Il est en effet d’abord peu précis, puisqu’il comprend le patrimoine héréditaire, la constitution, les caractéristiques congénitales et les prédispositions d’origine sociale des prédispositions dont la nature et les effets sont souvent mal définis. Les prédispositions psychiques, par exemple, ne peuvent pas être établies objectivement comme c’est le cas des lésions neurologiques, mais elles doivent être inférées rétrospectivement, ce qui comporte quelques incertitudes. Cette notion de prédisposition implique, de plus, un risque on aimerait presque dire une fatalité , celui de négliger l’importance de ce qui se passe après le moment d’installation de la prédisposition.
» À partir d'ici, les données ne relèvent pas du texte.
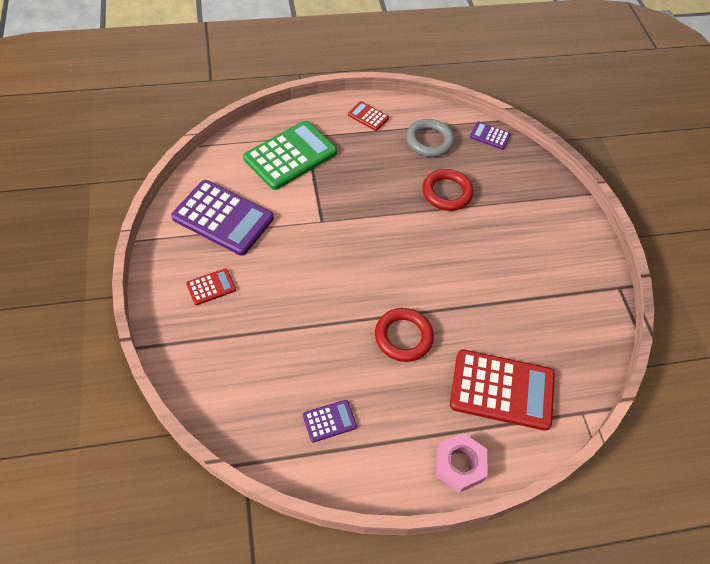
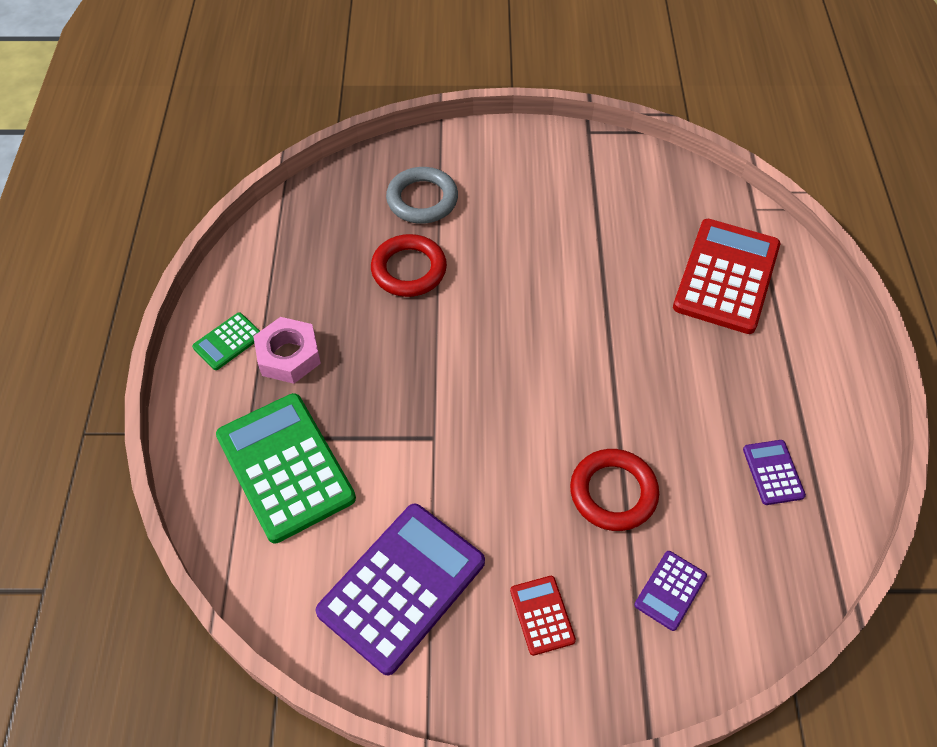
camera: 75 degrees left, 0 degrees up
(368, 116) = (228, 341): red calculator -> green calculator
(403, 337) = (647, 365): red ring -> red ring (613, 492)
(429, 141) = (303, 271): grey ring -> grey ring (422, 199)
(459, 465) = (825, 339): pink nut -> pink nut (288, 355)
(490, 136) = (313, 198): purple calculator -> purple calculator (670, 590)

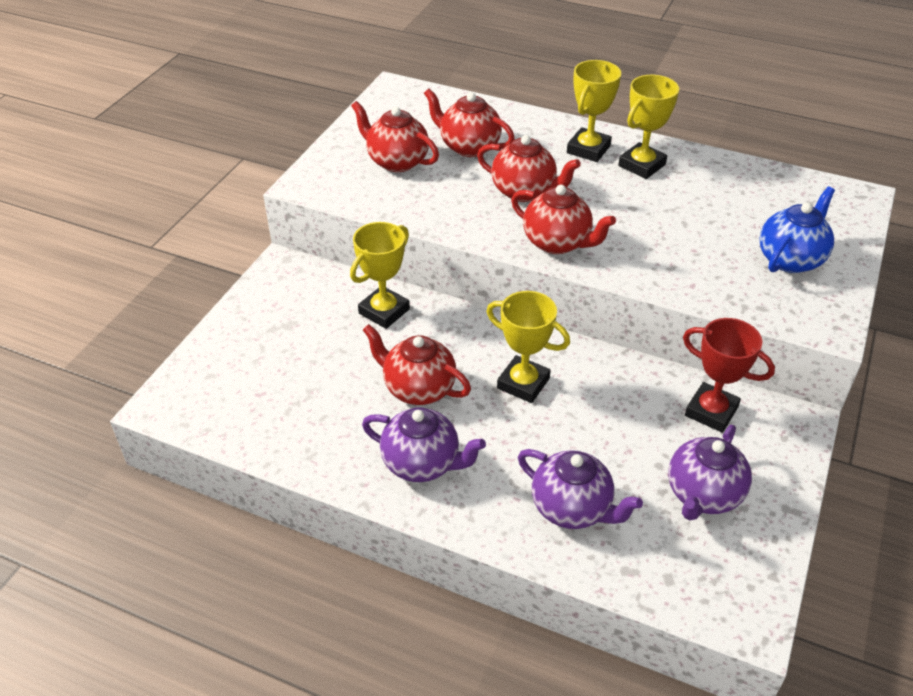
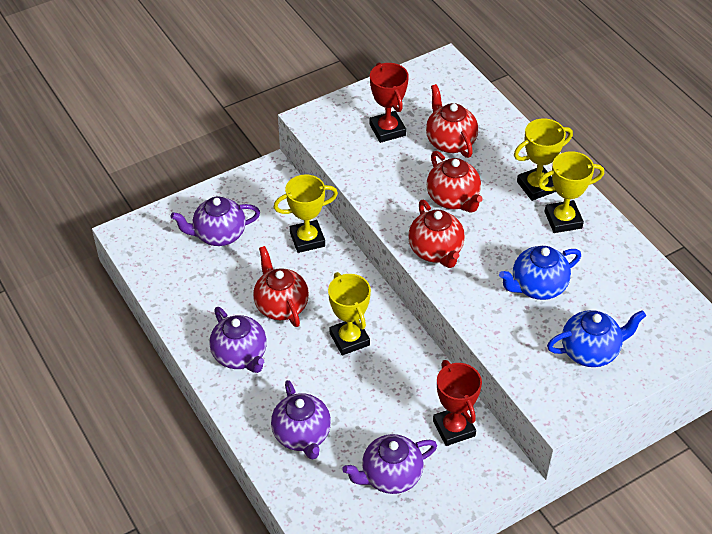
camera: 35 degrees right, 5 degrees up
(279, 353) = (219, 235): none -> purple teapot
(396, 161) = (387, 130): red teapot -> red trophy
(683, 229) = (537, 287): none -> blue teapot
Il serait insuffisant de n’accorder aux facteurs déclenchants que le surgissement d’un trouble déjà présent et qui serait ensuite entretenu par l’action des facteurs de persistance ou de stabilisation. On ne peut bien entendu pas nier l’influence et l’importance de pareilles prédispositions (génétiques, structures de motifs et d’actions acquises dans la prime enfance), mais il ne faudrait pas oublier que les recherches récentes (Sameroff & Chandler, 1975 ; Rubin & Balow, 1977 ; Ernst & von I uckner, 1985) ont mis en évidence l’importance des événements et expériences ultérieurs. Les conditions et prédispositions de la prime enfance ne permettent d’ailleurs que des prédictions faibles concernant les troubles psychiques de l’âge adulte et cela vaut aussi bien pour les complications de la naissance, la déprivation maternelle que plus généralement pour les relations existant entre les troubles de l’enfance et de l’âge adulte.
Les recherches récentes ont donné lieu à une vue différente du développement psychique normal ou troublé. Il ne s’agit pas de prédispositions qui ne prolongent en quelque sorte en effets à long terme, sous l’action des facteurs de déclenchement ; de mauvaises conditions initiales du développement de la personnalité ne conduisent dans cette perspective pas nécessairement a des troubles à l’âge adulte. On admet plutôt que les effets des facteurs prédisposants et des traumas infantiles dépendent encore d’autres conditions qui peuvent les modifier considérablement. La prime enfance, la vie de famille ultérieure, les événements critiques de la vie et le stress apparaissent ainsi dans une lumière nouvelle. Leur importance pour la prévention et pour la thérapie est vue différemment. Tress (1986) a consacré une étude épidémiologique rétrospective intéressante à la question de savoir comment et sous quelles conditions des facteurs positifs ultérieurs peuvent avoir des effets compensatoires.